Microsoft Research Builds 'BrowserShield'
SteelyBen writes "Researchers at Microsoft have completed work on a prototype framework called BrowserShield that promises to intercept and remove, on the fly, malicious code hidden on Web pages, instead showing users safe equivalents of those pages. The BrowserShield project, an outgrowth of the company's 'Shield' initiative, could one day even become Microsoft's answer to zero-day browser exploits such as the WMF (Windows Metafile) attack that spread like wildfire in December 2005."
Sounds like M$ has just "invented" a limited-functionality locked-in version of the marvellous Proxomitron. An application I truly wouldn't be without. Scrubs HTML nasties right out of the box, and also allows you to see a web page the way you want to see it.

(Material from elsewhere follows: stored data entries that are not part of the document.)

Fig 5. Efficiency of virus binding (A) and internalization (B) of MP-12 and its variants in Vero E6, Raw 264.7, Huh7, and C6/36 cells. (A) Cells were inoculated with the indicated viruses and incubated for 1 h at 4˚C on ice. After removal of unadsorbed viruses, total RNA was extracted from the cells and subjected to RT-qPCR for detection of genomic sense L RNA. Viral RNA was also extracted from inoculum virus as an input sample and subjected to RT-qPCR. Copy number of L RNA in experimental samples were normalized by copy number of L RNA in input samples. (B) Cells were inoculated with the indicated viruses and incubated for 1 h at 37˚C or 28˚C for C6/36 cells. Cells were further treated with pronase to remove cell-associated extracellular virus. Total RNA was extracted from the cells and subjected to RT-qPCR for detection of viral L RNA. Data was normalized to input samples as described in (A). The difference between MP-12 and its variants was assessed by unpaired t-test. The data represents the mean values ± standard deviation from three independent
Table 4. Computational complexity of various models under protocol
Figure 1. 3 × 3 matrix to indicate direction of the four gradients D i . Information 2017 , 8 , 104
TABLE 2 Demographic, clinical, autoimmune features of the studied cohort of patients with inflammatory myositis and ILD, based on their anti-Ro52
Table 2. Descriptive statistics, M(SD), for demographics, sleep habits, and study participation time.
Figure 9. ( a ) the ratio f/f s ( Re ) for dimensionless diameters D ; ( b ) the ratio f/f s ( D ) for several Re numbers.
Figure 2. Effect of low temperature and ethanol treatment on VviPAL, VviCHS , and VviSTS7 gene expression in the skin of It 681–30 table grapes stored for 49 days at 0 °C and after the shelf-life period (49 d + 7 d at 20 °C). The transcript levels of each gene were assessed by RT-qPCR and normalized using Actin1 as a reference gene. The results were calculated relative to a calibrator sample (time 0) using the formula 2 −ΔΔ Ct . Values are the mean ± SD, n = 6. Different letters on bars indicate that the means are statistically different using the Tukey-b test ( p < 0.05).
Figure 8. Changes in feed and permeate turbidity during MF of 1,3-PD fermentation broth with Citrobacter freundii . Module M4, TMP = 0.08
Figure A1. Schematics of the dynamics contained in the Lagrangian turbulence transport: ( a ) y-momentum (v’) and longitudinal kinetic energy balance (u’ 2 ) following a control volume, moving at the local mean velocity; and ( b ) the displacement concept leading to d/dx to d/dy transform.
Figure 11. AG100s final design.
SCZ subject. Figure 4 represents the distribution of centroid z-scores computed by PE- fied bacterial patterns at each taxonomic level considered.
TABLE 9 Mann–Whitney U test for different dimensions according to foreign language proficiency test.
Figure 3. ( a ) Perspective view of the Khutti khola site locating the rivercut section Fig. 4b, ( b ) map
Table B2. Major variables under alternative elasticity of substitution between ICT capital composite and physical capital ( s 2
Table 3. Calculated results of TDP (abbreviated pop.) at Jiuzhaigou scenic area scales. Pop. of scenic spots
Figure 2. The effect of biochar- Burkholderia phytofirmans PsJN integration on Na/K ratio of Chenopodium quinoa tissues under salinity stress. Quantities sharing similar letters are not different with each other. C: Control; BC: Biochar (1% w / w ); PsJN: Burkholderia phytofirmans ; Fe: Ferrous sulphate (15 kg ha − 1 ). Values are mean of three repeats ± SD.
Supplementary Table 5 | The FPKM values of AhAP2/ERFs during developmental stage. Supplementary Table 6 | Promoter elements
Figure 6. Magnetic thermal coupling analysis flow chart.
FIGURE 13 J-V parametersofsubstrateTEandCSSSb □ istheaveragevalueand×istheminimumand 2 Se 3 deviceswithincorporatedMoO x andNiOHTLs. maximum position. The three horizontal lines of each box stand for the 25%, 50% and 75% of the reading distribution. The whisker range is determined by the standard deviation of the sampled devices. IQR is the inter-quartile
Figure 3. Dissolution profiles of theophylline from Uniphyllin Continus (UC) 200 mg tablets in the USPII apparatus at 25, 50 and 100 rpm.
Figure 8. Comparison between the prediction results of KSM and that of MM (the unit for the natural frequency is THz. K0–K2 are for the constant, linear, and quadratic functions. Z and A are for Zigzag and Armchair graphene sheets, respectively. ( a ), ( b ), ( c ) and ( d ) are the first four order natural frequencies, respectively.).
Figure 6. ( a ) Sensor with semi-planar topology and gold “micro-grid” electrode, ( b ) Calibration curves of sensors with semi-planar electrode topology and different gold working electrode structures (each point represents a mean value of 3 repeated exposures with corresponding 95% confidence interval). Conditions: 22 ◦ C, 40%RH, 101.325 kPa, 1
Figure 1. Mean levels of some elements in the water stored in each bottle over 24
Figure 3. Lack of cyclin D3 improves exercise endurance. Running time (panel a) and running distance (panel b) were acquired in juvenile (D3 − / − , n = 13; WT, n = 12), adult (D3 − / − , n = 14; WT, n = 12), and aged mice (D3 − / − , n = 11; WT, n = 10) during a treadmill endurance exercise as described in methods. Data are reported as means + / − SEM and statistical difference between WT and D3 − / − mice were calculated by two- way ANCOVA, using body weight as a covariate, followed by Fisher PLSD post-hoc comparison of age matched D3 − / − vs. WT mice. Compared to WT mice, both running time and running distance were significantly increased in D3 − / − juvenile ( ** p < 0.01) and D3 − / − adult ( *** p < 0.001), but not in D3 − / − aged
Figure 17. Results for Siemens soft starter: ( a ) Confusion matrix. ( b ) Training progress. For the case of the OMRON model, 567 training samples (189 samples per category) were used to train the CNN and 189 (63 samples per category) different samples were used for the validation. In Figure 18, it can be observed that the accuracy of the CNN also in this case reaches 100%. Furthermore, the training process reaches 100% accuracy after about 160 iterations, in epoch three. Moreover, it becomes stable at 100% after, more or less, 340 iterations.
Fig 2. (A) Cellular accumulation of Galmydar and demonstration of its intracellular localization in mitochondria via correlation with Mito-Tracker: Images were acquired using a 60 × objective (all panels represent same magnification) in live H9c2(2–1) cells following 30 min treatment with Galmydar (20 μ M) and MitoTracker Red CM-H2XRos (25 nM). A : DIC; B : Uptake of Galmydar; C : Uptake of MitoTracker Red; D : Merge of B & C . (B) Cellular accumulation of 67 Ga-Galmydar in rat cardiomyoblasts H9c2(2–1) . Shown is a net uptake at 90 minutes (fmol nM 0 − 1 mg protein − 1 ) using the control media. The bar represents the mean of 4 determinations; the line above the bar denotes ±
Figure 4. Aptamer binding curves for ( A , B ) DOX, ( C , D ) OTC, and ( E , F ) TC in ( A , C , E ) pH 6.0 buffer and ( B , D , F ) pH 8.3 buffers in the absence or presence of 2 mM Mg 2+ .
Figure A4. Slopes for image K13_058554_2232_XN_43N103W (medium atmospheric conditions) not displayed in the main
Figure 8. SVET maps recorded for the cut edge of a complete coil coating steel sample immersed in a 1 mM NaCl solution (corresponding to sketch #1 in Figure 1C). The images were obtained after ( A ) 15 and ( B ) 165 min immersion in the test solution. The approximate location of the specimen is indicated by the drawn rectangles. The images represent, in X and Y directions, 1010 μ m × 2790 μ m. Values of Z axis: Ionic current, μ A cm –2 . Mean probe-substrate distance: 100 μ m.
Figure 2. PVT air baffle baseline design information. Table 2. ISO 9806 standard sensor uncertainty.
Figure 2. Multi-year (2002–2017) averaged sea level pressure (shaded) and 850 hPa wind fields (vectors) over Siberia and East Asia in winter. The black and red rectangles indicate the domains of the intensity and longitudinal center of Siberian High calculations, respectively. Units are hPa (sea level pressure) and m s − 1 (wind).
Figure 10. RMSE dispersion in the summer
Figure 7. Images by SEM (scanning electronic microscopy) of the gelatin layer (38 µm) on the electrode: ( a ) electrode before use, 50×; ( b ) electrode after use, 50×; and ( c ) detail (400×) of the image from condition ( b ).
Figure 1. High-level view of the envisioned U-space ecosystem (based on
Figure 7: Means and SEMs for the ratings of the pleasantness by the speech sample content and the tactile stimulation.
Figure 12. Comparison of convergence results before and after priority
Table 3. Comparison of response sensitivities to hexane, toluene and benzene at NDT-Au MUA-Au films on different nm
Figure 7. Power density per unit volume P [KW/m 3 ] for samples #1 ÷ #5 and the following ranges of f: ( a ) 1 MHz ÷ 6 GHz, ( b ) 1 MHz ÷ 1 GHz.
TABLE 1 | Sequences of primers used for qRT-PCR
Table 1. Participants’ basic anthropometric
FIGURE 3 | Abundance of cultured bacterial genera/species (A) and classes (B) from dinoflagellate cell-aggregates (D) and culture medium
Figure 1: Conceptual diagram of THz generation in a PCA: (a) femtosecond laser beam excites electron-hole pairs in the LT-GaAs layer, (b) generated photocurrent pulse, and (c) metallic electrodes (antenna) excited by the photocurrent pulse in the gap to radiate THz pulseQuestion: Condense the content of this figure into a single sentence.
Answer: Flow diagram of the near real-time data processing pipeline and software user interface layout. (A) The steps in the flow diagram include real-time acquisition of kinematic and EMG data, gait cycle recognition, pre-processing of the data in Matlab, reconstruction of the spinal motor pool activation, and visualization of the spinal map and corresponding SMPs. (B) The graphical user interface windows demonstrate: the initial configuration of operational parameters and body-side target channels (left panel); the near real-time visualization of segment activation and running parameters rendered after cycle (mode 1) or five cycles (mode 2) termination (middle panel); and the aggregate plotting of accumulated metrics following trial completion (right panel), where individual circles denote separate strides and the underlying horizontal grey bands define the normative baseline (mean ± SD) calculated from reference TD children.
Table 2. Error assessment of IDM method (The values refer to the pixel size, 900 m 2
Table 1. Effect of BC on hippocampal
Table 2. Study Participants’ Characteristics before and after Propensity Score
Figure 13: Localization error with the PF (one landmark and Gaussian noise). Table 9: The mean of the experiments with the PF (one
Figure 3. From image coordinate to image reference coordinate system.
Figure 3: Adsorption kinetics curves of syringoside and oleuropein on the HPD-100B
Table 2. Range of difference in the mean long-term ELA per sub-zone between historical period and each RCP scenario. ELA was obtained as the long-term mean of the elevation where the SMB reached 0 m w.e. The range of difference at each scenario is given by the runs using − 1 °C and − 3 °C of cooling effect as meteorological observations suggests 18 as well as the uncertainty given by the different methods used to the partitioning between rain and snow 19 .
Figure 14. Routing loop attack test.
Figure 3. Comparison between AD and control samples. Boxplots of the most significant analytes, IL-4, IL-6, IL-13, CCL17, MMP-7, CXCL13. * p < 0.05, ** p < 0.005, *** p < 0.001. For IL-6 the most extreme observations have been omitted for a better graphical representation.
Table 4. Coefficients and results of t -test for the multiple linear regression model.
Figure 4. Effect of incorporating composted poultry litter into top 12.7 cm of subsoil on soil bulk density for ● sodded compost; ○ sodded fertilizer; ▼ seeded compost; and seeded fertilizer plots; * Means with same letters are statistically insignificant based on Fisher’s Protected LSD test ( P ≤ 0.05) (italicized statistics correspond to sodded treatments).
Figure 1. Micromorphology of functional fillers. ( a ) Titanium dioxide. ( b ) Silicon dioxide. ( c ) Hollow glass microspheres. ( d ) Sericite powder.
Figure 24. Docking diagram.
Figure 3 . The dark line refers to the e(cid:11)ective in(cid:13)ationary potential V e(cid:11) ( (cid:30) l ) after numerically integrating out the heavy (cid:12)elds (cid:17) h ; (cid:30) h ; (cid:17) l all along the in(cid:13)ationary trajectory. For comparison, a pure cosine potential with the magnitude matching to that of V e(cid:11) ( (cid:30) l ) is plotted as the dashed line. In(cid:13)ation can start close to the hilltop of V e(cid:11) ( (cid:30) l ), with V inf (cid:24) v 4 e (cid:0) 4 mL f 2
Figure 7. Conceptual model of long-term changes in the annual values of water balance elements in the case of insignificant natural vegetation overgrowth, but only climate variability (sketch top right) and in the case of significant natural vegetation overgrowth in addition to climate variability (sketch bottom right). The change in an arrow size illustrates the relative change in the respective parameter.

It runs with any browser, not just Internet Exploiter. And it's the right price, too.
Perhaps you joke, but it really isn't that clear whether this will work or not. TFA says
The research group tested BrowserShield against eight IE patches released in 2005 and found that BrowserShield--when used in tandem with standard anti-virus and HTTP filtering--would have provided the same protection as the software patches in every case
There were far more than 8 patches in 2005. How were these 8 selected? Were they of a specific type? Without such details, it's hard to form an opinion about this 'BrowserShield' thingie. For all we know, they selected the most convenient 8 to prove their point.